**TASK DETAILS**
Turn everything from the line containing "THE HUDDLE - KGUN 9 SPORTS" down to the line containing "Community Inspired Journalism", both included, into a Markdown table with the columns Row and Text. Number each line in the Row column and leave out any blank lines.

**DATA SHOWN**
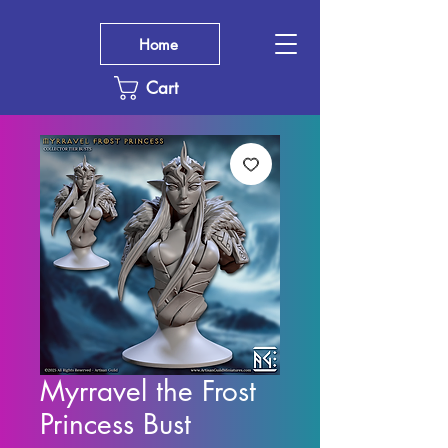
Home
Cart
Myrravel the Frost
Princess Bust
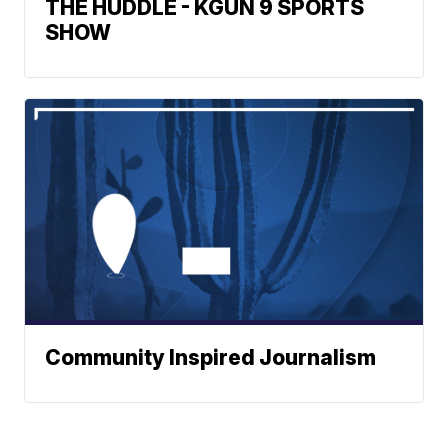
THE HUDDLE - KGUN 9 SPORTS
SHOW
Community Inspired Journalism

...

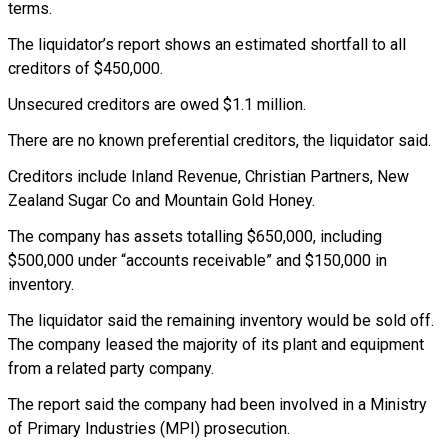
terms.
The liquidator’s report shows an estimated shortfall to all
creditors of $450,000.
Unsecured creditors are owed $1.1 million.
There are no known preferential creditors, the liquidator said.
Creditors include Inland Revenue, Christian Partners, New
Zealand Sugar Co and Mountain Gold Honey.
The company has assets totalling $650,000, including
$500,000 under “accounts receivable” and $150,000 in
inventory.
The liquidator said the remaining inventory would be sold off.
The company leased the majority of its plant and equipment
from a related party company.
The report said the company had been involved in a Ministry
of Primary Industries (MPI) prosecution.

==

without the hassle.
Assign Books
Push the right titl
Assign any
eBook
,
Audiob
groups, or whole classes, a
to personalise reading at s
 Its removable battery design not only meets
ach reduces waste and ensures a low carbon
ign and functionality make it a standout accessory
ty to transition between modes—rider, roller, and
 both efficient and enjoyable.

**RESPONSE**
| Row | Text |
|---|---|
| 1 | THE HUDDLE - KGUN 9 SPORTS |
| 2 | SHOW |
| 3 | Community Inspired Journalism |